- [Task to complete] Among the entries below, find the lines holding "first" and copy them.

- [Study material]
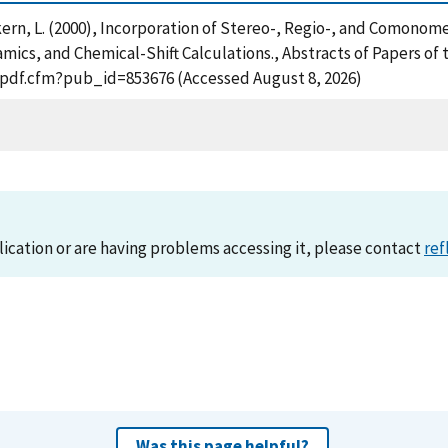
ern, L. (2000), Incorporation of Stereo-, Regio-, and Comonomer
cs, and Chemical-Shift Calculations., Abstracts of Papers of 
t_pdf.cfm?pub_id=853676 (Accessed August 8, 2026)
lication or are having problems accessing it, please contact
ref
Was this page helpful?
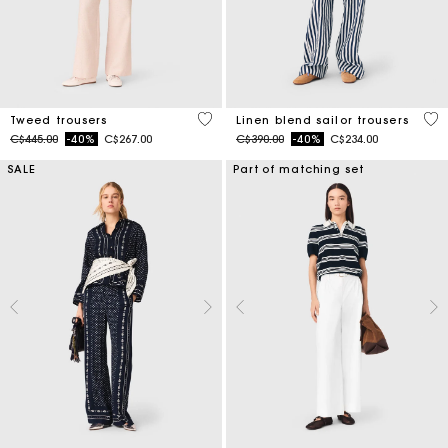
5 out of 5 Customer Rating
4 o
Tweed trousers
Linen blend sailor trousers
Price reduced from
to
Price reduced from
to
C$445.00
-40%
C$267.00
C$390.00
-40%
C$234.00
SALE
Part of matching set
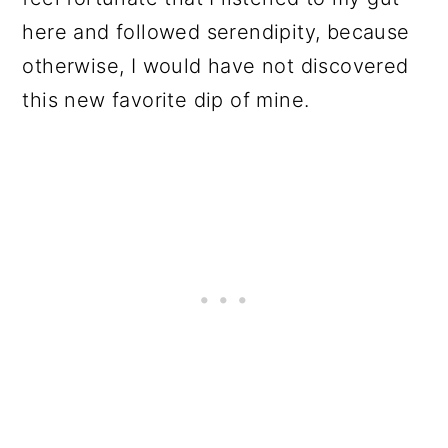
here and followed serendipity, because
otherwise, I would have not discovered
this new favorite dip of mine.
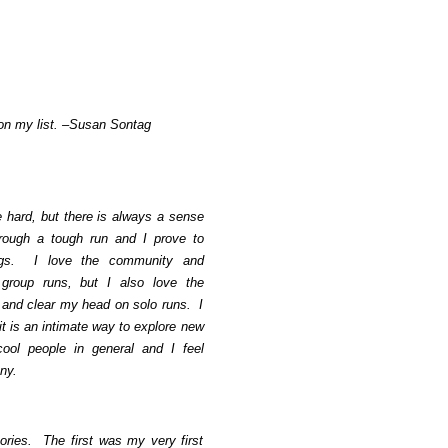
 on my list. –Susan Sontag
hard, but there is always a sense
rough a tough run and I prove to
ngs. I love the community and
group runs, but I also love the
t and clear my head on solo runs. I
it is an intimate way to explore new
ool people in general and I feel
ny.
ries. The first was my very first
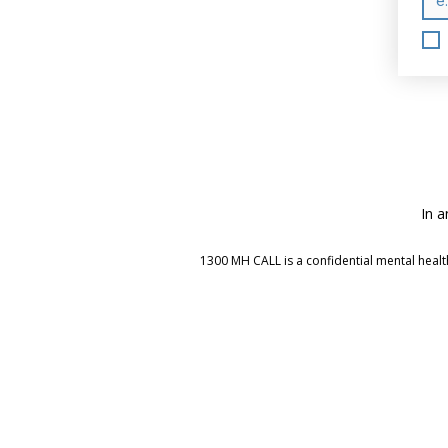
In a
1300 MH CALL is a confidential mental health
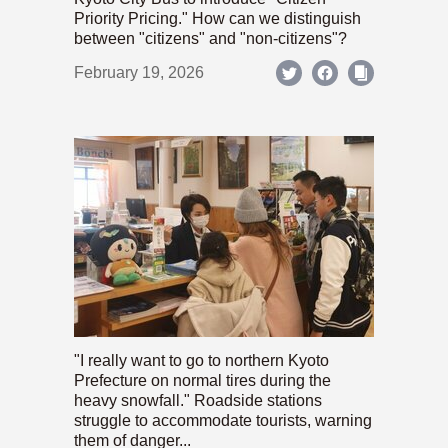
Priority Pricing." How can we distinguish
between "citizens" and "non-citizens"?
February 19, 2026
"I really want to go to northern Kyoto
Prefecture on normal tires during the
heavy snowfall." Roadside stations
struggle to accommodate tourists, warning
them of danger...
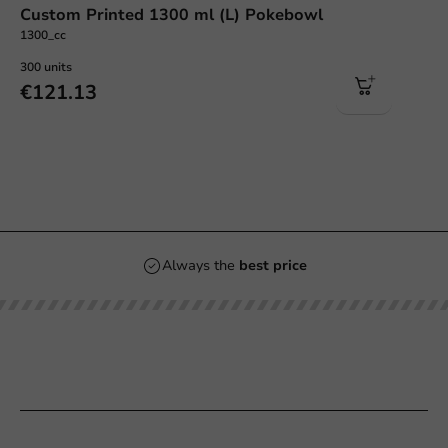
Custom Printed 1300 ml (L) Pokebowl
1300_cc
300 units
€121.13
Always the
best price
Our categories
Printing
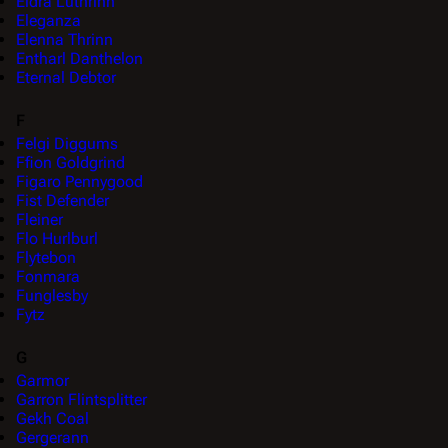
Eldra Luthrinn
Eleganza
Elenna Thrinn
Entharl Danthelon
Eternal Debtor
F
Felgi Diggums
Ffion Goldgrind
Figaro Pennygood
Fist Defender
Fleiner
Flo Hurlburl
Flytebon
Fonmara
Funglesby
Fytz
G
Garmor
Garron Flintsplitter
Gekh Coal
Gergerann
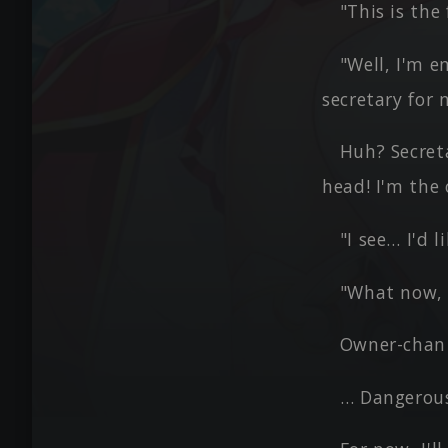
"This is th
"Well, I'm e
secretary for 
Huh? Secret
head! I'm the
"I see… I'd 
"What now,
Owner-chan 
… Dangerous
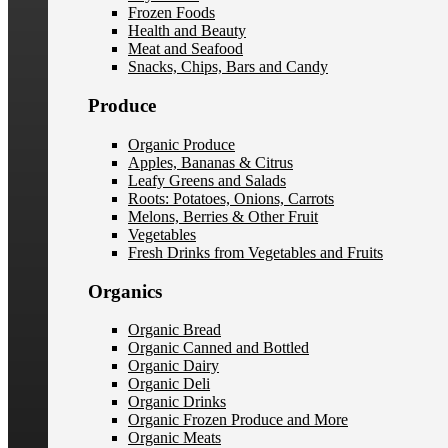
Frozen Foods
Health and Beauty
Meat and Seafood
Snacks, Chips, Bars and Candy
Produce
Organic Produce
Apples, Bananas & Citrus
Leafy Greens and Salads
Roots: Potatoes, Onions, Carrots
Melons, Berries & Other Fruit
Vegetables
Fresh Drinks from Vegetables and Fruits
Organics
Organic Bread
Organic Canned and Bottled
Organic Dairy
Organic Deli
Organic Drinks
Organic Frozen Produce and More
Organic Meats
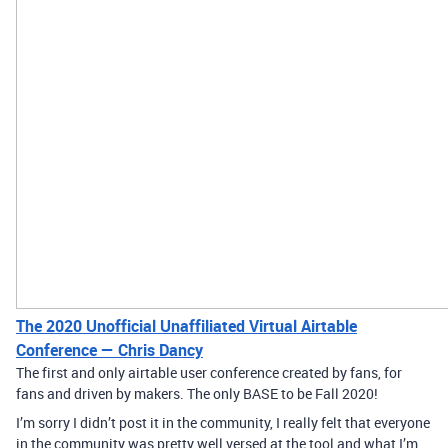
The 2020 Unofficial Unaffiliated Virtual Airtable
Conference — Chris Dancy
The first and only airtable user conference created by fans, for
fans and driven by makers. The only BASE to be Fall 2020!
I’m sorry I didn’t post it in the community, I really felt that everyone
in the community was pretty well versed at the tool and what I’m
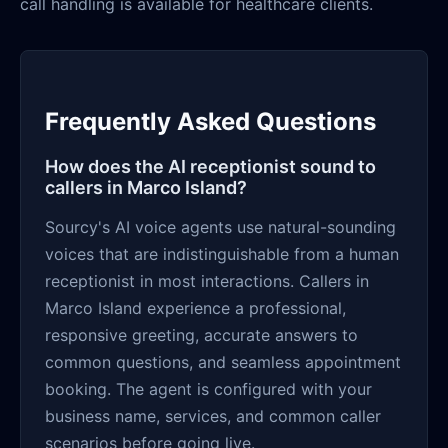
call handling is available for healthcare clients.
Frequently Asked Questions
How does the AI receptionist sound to
callers in Marco Island?
Sourcy's AI voice agents use natural-sounding
voices that are indistinguishable from a human
receptionist in most interactions. Callers in
Marco Island experience a professional,
responsive greeting, accurate answers to
common questions, and seamless appointment
booking. The agent is configured with your
business name, services, and common caller
scenarios before going live.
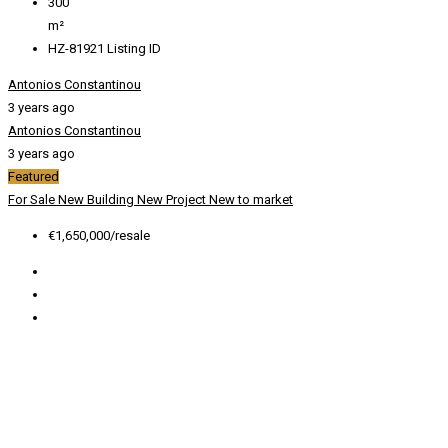
300
m²
HZ-81921
Listing ID
Antonios Constantinou
3 years ago
Antonios Constantinou
3 years ago
Featured
For Sale
New Building
New Project
New to market
€1,650,000/resale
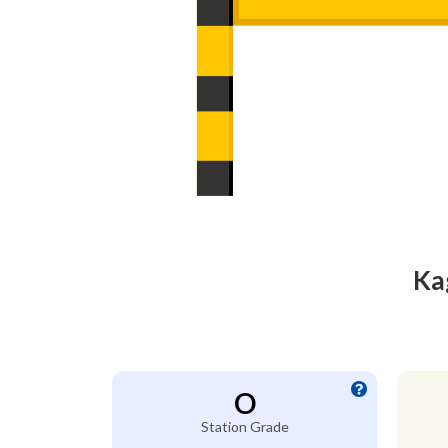
Ka
O
Station Grade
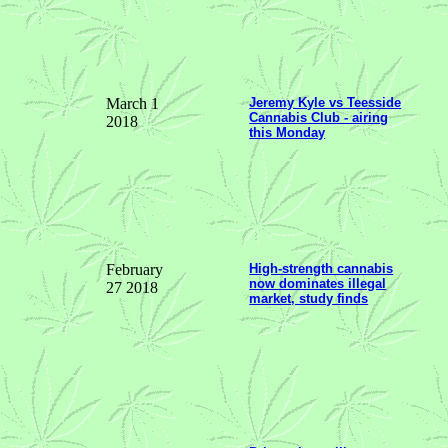
March 1
Jeremy Kyle vs Teesside
Cannabis Club - airing
2018
this Monday
February
High-strength cannabis
now dominates illegal
27 2018
market, study finds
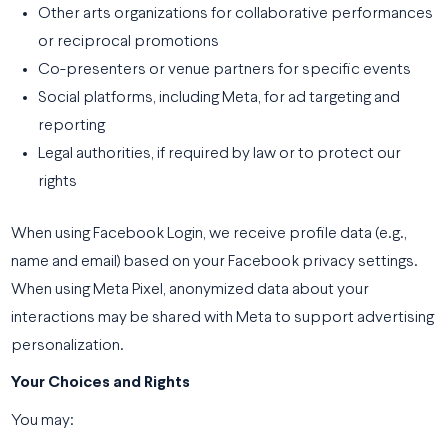
Other arts organizations for collaborative performances
or reciprocal promotions
Co-presenters or venue partners for specific events
Social platforms, including Meta, for ad targeting and
reporting
Legal authorities, if required by law or to protect our
rights
When using Facebook Login, we receive profile data (e.g.,
name and email) based on your Facebook privacy settings.
When using Meta Pixel, anonymized data about your
interactions may be shared with Meta to support advertising
personalization.
Your Choices and Rights
You may:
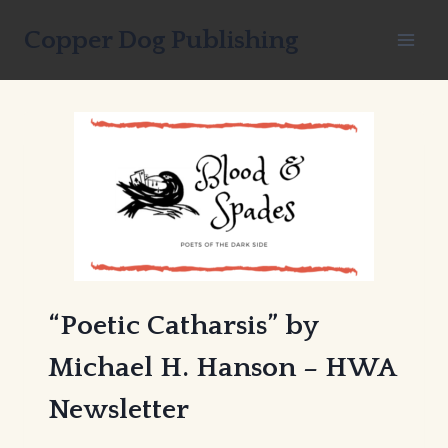
Skip
Copper Dog Publishing
to
content
“Poetic Catharsis” by
Michael H. Hanson – HWA
Newsletter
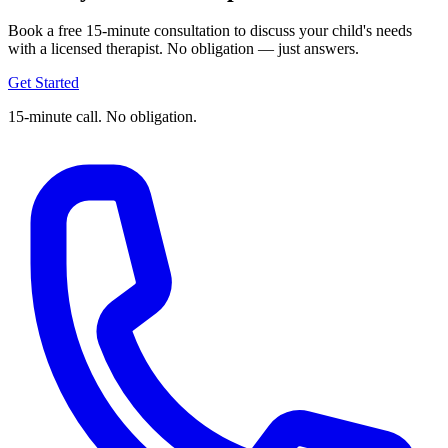
Book a free 15-minute consultation to discuss your child's needs
with a licensed therapist. No obligation — just answers.
Get Started
15-minute call. No obligation.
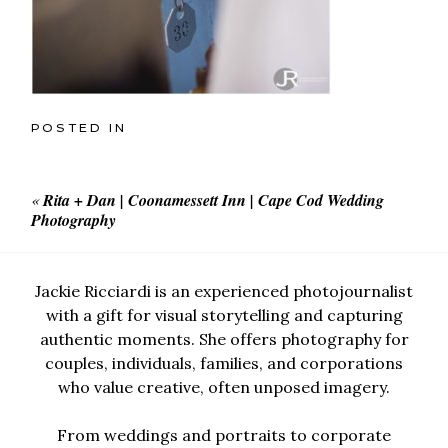
POSTED IN
«
Rita + Dan | Coonamessett Inn | Cape Cod Wedding
Photography
Jackie Ricciardi is an experienced photojournalist
with a gift for visual storytelling and capturing
authentic moments. She offers photography for
couples, individuals, families, and corporations
who value creative, often unposed imagery.
From weddings and portraits to corporate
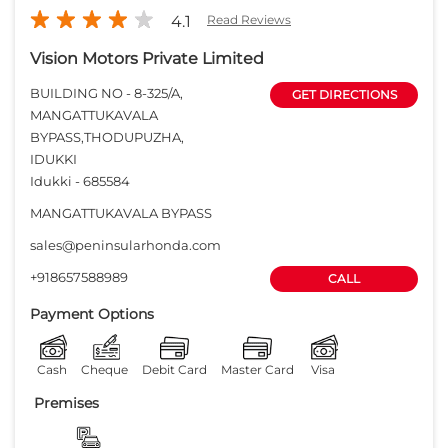
4.1
Read Reviews
Vision Motors Private Limited
BUILDING NO - 8-325/A,
GET DIRECTIONS
MANGATTUKAVALA
BYPASS,THODUPUZHA,
IDUKKI
Idukki
-
685584
MANGATTUKAVALA BYPASS
sales@peninsularhonda.com
+918657588989
CALL
Payment Options
Cash
Cheque
Debit Card
Master Card
Visa
Premises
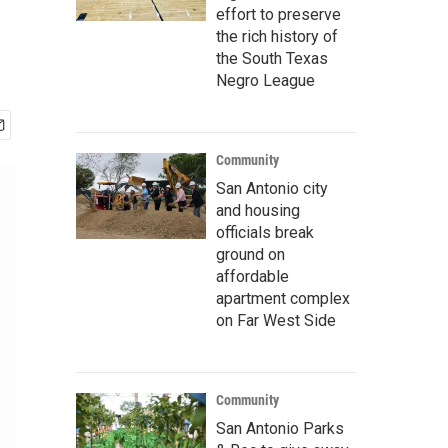
effort to preserve
the rich history of
the South Texas
Negro League
Community
San Antonio city
and housing
officials break
ground on
affordable
apartment complex
on Far West Side
Community
San Antonio Parks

- [Exercise answer]
ries. The first was my very first
The first and only airtable user conference created by fans, for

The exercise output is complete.